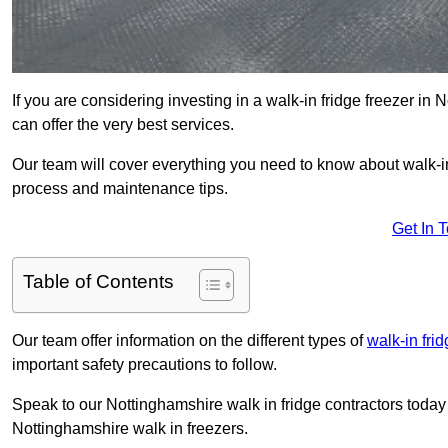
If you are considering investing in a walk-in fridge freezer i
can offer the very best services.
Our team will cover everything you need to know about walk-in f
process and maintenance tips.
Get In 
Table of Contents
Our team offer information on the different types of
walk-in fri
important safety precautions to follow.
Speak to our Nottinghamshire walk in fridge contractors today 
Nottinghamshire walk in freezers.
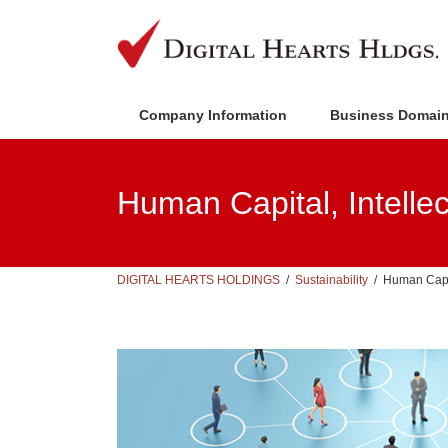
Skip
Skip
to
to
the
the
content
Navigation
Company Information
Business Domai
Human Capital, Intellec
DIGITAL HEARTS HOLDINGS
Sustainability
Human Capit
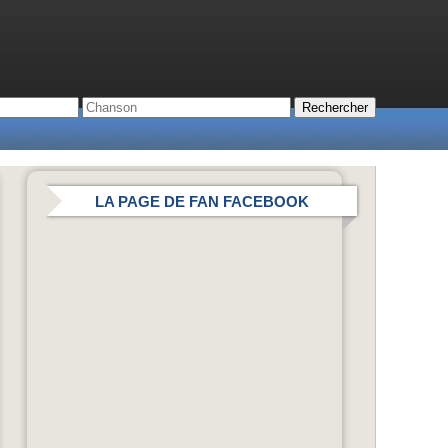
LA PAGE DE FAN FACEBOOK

# # #

* EXERCISE INSTRUCTIONS: Copy the text of all three items above line for line, leaving out the pictures.

* ANSWER SPACE:
If you are considering investing in a walk-in fridge freezer i
can offer the very best services.
Our team will cover everything you need to know about walk-in f
process and maintenance tips.
Get In 
Table of Contents
Our team offer information on the different types of
walk-in fri
important safety precautions to follow.
Speak to our Nottinghamshire walk in fridge contractors today 
Nottinghamshire walk in freezers.
Skip
Skip
to
to
the
the
content
Navigation
Company Information
Business Domai
Human Capital, Intellec
DIGITAL HEARTS HOLDINGS
Sustainability
Human Capit
LA PAGE DE FAN FACEBOOK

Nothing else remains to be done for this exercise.